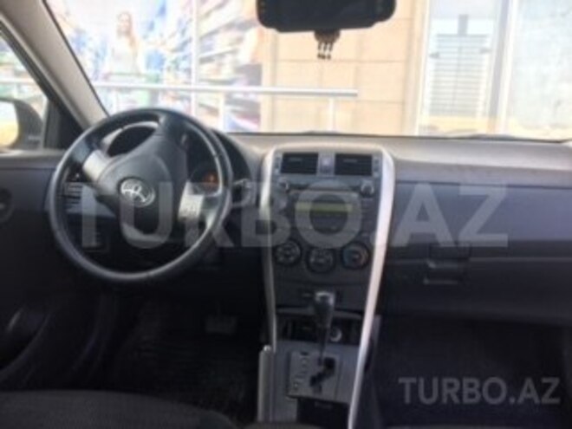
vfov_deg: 48.2
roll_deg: -2.3
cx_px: 286
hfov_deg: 61.7
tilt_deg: -7.4
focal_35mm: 29
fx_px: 479
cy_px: 214
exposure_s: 1/100
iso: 40
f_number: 2.2
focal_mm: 4.15
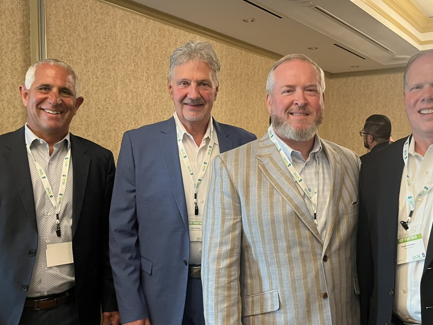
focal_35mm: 36
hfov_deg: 51.1
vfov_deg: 39.6
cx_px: 256
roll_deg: -1.6
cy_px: 182
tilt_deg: -1.8
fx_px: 450
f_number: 1.6
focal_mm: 5.1
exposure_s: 1/40
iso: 500
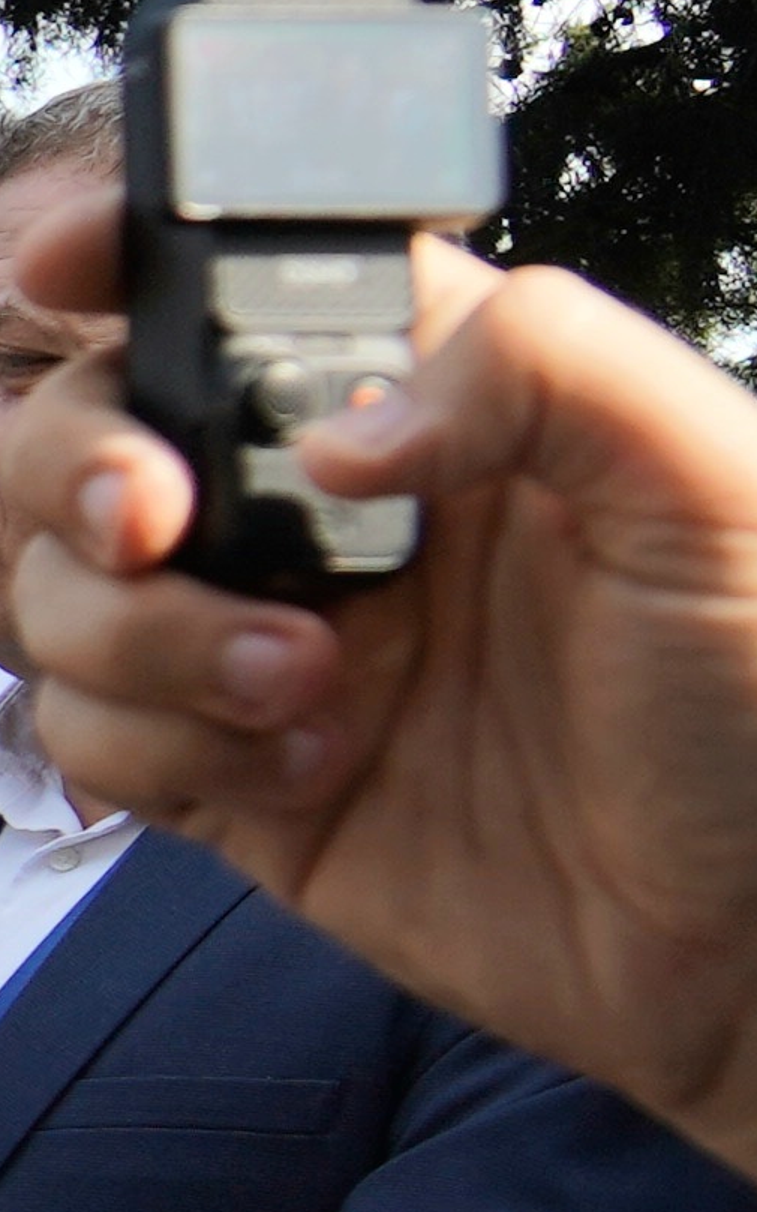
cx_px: -2189
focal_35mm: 134
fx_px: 4423
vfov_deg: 15.4
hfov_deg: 7.3
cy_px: 1089
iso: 160
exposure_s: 1/250
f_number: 5.6
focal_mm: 18
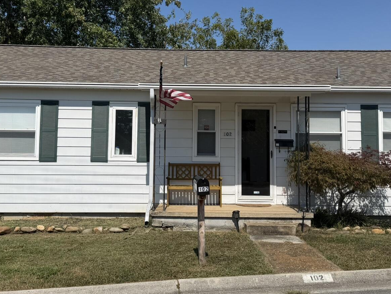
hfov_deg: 44.8
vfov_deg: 34.3
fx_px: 475
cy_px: 123
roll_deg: -1.4
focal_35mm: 42
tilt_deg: +4.5
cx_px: 188
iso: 80
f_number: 1.78
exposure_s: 1/8130
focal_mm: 6.76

◆ ◆ ◆ ◆

**Instructions for the task**
All entries are to be retyped exactly. Omit any embedded images.

**Response area**
vfov_deg: 48.2
roll_deg: -2.3
cx_px: 286
hfov_deg: 61.7
tilt_deg: -7.4
focal_35mm: 29
fx_px: 479
cy_px: 214
exposure_s: 1/100
iso: 40
f_number: 2.2
focal_mm: 4.15
focal_35mm: 36
hfov_deg: 51.1
vfov_deg: 39.6
cx_px: 256
roll_deg: -1.6
cy_px: 182
tilt_deg: -1.8
fx_px: 450
f_number: 1.6
focal_mm: 5.1
exposure_s: 1/40
iso: 500
cx_px: -2189
focal_35mm: 134
fx_px: 4423
vfov_deg: 15.4
hfov_deg: 7.3
cy_px: 1089
iso: 160
exposure_s: 1/250
f_number: 5.6
focal_mm: 18
hfov_deg: 44.8
vfov_deg: 34.3
fx_px: 475
cy_px: 123
roll_deg: -1.4
focal_35mm: 42
tilt_deg: +4.5
cx_px: 188
iso: 80
f_number: 1.78
exposure_s: 1/8130
focal_mm: 6.76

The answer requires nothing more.